Everything in the records below from the line containing "Фитильный полив для фиалок" through the line containing "službu potisku. Tisknout" is to be reproduced exactly, those two lines included; no picture is to be copied.

▶

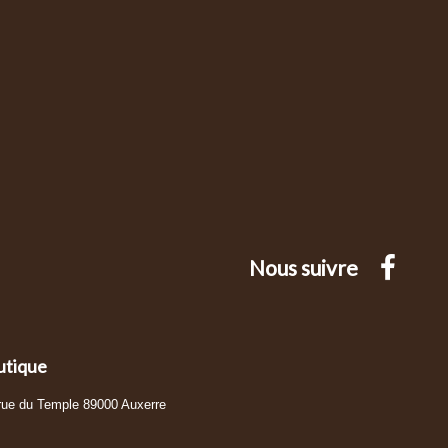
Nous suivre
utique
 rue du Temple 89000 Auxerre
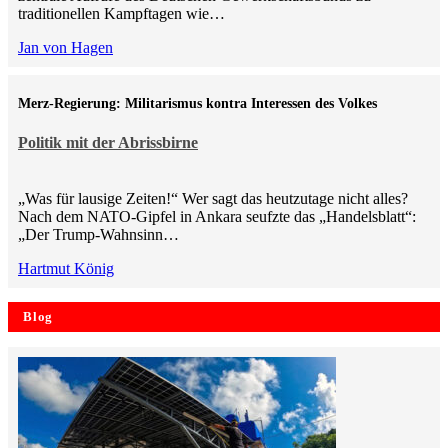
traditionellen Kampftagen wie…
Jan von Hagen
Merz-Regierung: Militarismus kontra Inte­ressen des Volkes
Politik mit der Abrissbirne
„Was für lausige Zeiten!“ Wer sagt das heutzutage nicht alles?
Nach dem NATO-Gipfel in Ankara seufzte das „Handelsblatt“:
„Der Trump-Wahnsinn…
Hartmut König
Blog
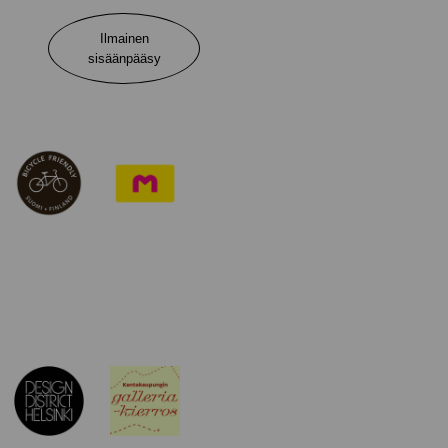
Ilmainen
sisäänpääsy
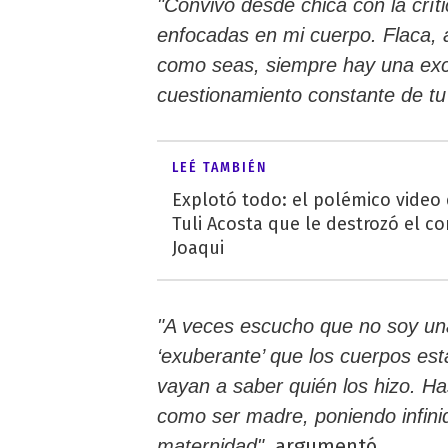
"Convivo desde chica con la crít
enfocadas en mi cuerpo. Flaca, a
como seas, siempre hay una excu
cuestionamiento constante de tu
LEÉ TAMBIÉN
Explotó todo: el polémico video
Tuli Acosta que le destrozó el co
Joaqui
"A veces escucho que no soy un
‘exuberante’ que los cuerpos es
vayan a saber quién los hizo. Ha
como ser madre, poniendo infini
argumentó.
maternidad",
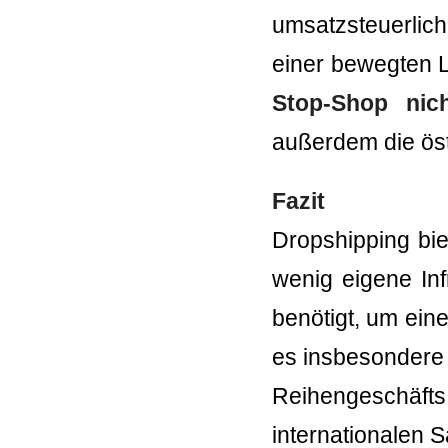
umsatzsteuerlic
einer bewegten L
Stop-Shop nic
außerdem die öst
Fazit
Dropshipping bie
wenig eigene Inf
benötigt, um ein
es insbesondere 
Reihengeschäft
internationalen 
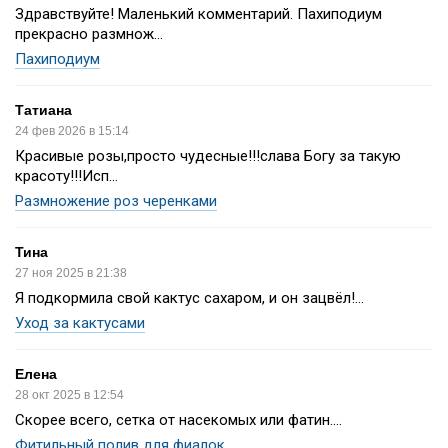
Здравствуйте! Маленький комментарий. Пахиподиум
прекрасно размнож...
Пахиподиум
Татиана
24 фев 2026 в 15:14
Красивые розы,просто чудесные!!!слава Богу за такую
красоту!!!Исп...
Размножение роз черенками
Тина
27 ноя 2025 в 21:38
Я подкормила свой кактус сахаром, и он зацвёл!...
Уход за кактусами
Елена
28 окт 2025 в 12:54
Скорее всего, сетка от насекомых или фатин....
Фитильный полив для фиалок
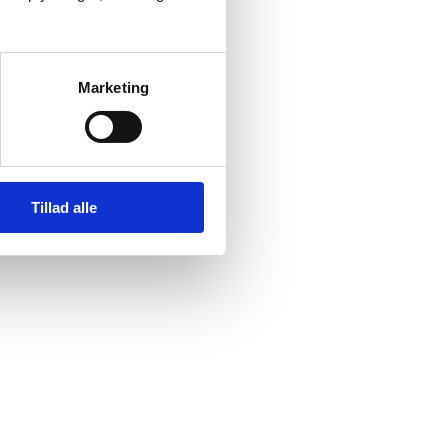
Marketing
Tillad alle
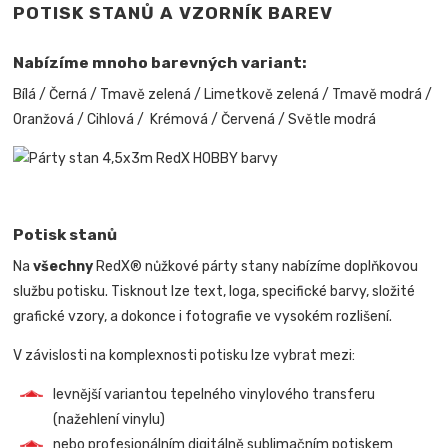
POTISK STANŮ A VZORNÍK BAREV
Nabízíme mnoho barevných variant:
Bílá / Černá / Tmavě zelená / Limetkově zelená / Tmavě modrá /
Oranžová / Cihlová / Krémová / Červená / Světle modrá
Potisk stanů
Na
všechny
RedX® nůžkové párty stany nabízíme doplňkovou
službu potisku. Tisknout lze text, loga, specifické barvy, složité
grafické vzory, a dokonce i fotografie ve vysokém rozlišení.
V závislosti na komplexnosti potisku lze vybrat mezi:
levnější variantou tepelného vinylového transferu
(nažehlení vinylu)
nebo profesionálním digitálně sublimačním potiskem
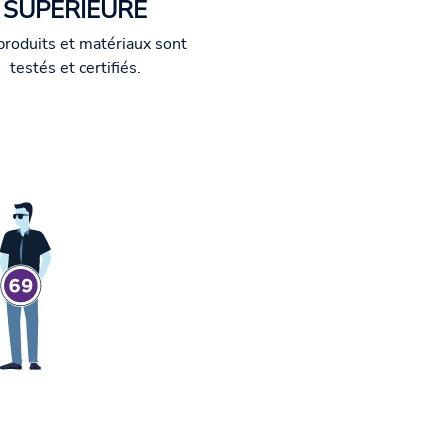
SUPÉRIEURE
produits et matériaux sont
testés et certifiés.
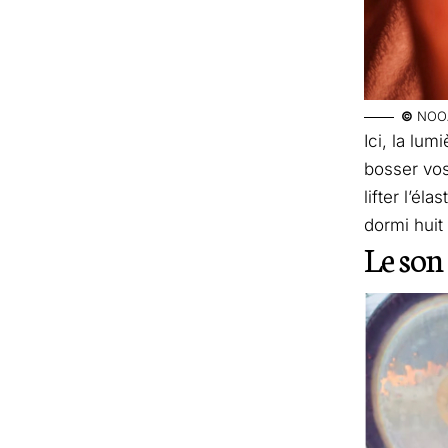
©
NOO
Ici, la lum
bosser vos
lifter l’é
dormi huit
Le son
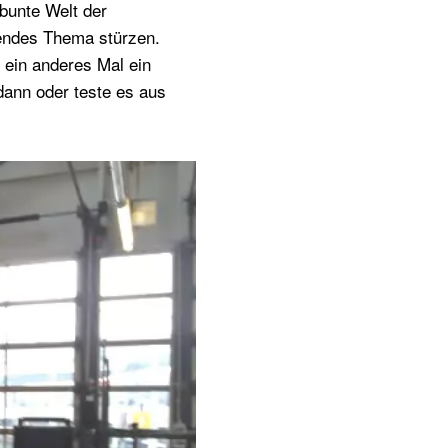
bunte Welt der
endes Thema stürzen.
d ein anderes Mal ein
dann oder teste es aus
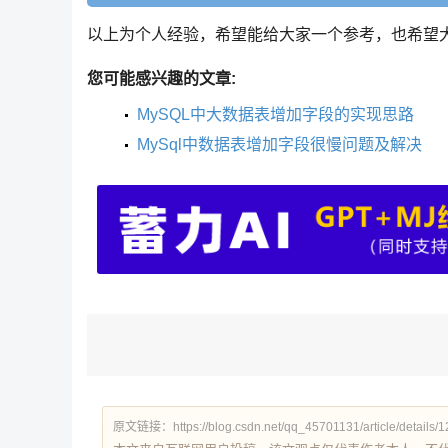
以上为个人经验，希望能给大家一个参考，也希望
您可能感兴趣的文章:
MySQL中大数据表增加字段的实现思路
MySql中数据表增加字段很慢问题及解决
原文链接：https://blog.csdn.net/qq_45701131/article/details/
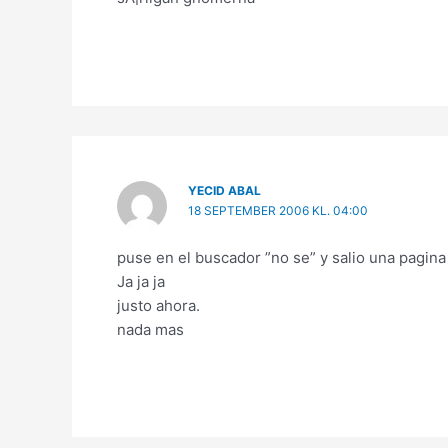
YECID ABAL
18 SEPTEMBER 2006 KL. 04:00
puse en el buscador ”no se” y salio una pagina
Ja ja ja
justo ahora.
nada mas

◀

| ANSWER BELOW |
Фитильный полив для фиалок
Marketing
Tillad alle
POTISK STANŮ A VZORNÍK BAREV
Nabízíme mnoho barevných variant:
Bílá / Černá / Tmavě zelená / Limetkově zelená / Tmavě modrá /
Oranžová / Cihlová / Krémová / Červená / Světle modrá
Potisk stanů
Na
všechny
RedX® nůžkové párty stany nabízíme doplňkovou
službu potisku. Tisknout lze text, loga, specifické barvy, složité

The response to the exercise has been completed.